Rencontre avec Pascal Maitre, photojournaliste

  • lehavre.fr : Au moment de l’inauguration de votre exposition le 28 février dernier, vous reveniez tout juste d’Afghanistan. Ce seul nom en ferait frémir beaucoup, pourquoi pas vous ?

Pascal Maitre : C’est un pays que j’ai connu à différentes périodes, comme celle des Moudjahidine contre les Soviétiques, ou lors de la première prise de pouvoir des Talibans plus tard aux côtés du commandant Massoud. Je viens d’y passer douze jours en plein hiver. Paradoxalement, les journalistes sont plutôt bien accueillis pour le moment, les Talibans étant attentifs à obtenir une certaine reconnaissance internationale. Cette ouverture ne va sans doute pas durer…

  • lehavre.fr : Comment en arrive-t-on à devenir photoreporter ?

P.M. : Il n’y a pas de recette, juste des moments, des coups de pouce du destin. Le premier pour moi a eu lieu quand j’avais 13 ans. Originaire de la région de Châteauroux où se trouvait une base militaire américaine après-guerre, mes deux sœurs ont épousé des aviateurs. Mon oncle de Chicago m’a un jour offert un Rolleiflex que j’admirais lors de son séjour. Je me suis confronté à la photo au club du lycée puis ma fascination a fait le reste. Ma sensibilité à l’image s’est affirmée lors de voyages effectués durant mes études : trois mois en solitaire en Inde, puis le Pérou et la Bolivie, l’Afghanistan et la Birmanie, les choses devenant un peu plus « sérieuses » à chaque retour. Ayant eu l’opportunité de montrer mes diapositives, on me sollicitait de plus en plus souvent jusqu’à me commander une série sur des Gitans. J’ai alors abandonné la fac.

  • lehavre.fr : Vous vouliez déjà en faire votre métier ?

P.M. : À cette époque, je devais faire le service militaire. Le hasard a fait que mon père pêchait avec le photographe du ministère de la Défense qui m’a appuyé pour que mon service national se déroule au sein du service photo et cinéma de l’Armée. Resté à Paris, j’ai composé un book et rejoint le groupe de presse Jeune Afrique, où j’ai appris le métier de journaliste et commencé à travailler sur le terrain avec des journalistes africains. J’ai ainsi perçu le continent à travers leurs expériences. J’ai aussi rejoint l’agence de presse Gamma par la suite.

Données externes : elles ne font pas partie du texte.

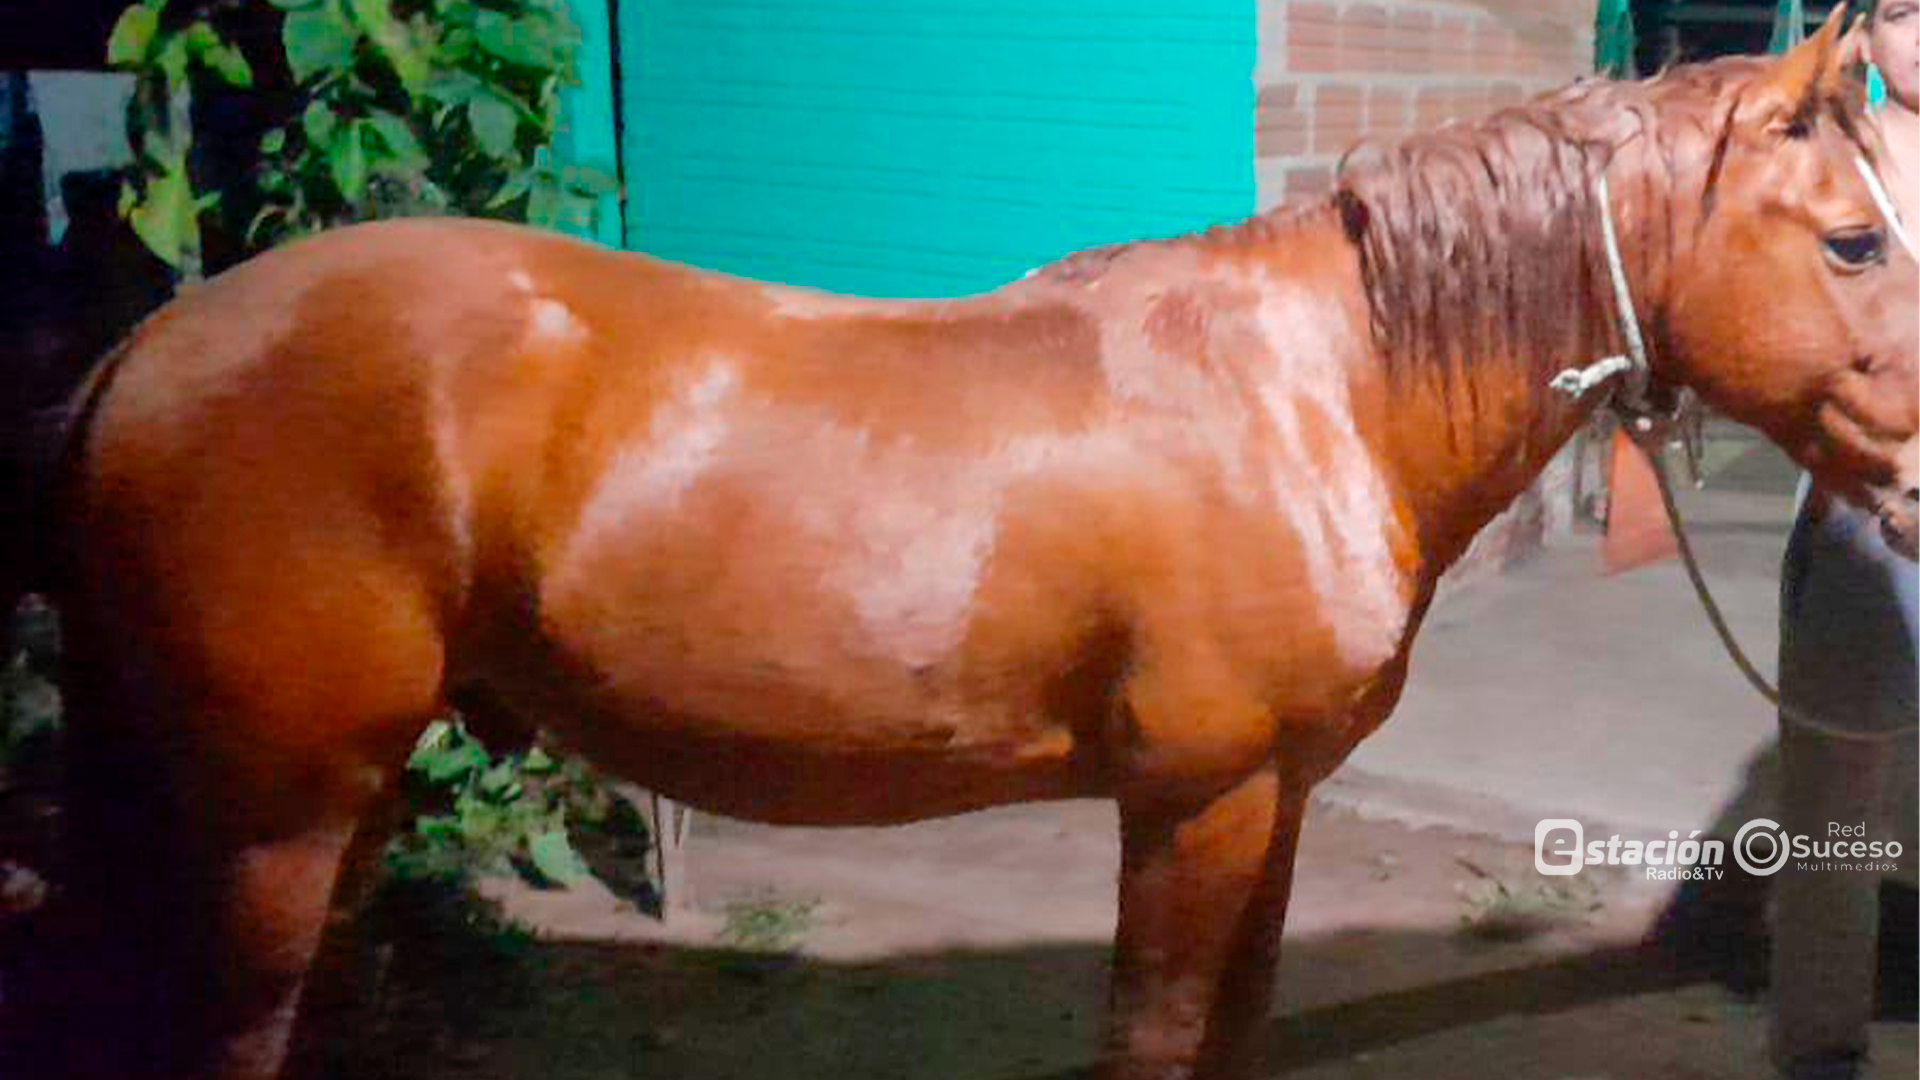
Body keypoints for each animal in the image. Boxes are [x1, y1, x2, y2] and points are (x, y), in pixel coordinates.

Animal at [13, 13, 1920, 1080]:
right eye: (1851, 239)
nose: (1918, 486)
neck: (1319, 387)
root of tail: (144, 353)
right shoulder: (1196, 799)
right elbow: (1156, 1037)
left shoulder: (1276, 799)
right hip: (281, 811)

  • lehavre.fr : Quelles peurs éprouve un photojournaliste ?

P.M. : Avant tout, celle de ne pas réussir son reportage : on ne maîtrise jamais tout, ni techniquement, ni sur le plan des situations, ni pour la santé. Quand on a la confiance d’un média, on se sent responsable. Les notions de danger sont finalement assez contenues sinon on ne ferait rien.

  • lehavre.fr : Quel est votre reportage favori ?

P.M. : Toujours celui que je viens de faire ! J’observe ce à quoi le public est sensible lors de mes expositions et, de façon récurrente, le reportage sur la manière de vivre sans électricité en Afrique semble particulièrement retenir l’attention. Savez-vous que 650 millions de personnes vivent sans électricité en Afrique subsaharienne ? Pour les autres, les coupures sont incessantes avec tout l’impact que cela a sur le quotidien, la santé, la sûreté, l’économie. Le sentiment d’injustice est profond. Une partie de ce reportage est d’ailleurs visible à la Bibliothèque universitaire.

  • lehavre.fr : Quels sont les grands changements que vous observez depuis quarante ans, et quels impacts sur votre approche ?

P. M. : J’observe qu’aujourd’hui les Africains n’attendent plus rien des autres. La jeunesse se bat tous les jours dans une région du monde où tout se paie cash : pas d’allocations chômage, ni d’assurance maladie là-bas. Cette jeunesse donne de grandes leçons de courage et de vie, cette dernière étant plus forte que tout. La créativité peut y être extraordinaire alors qu’ils ne disposent d’aucuns moyens matériels : c’est aussi une bonne leçon pour moi dont j’essaie de m’inspirer dans ma pratique.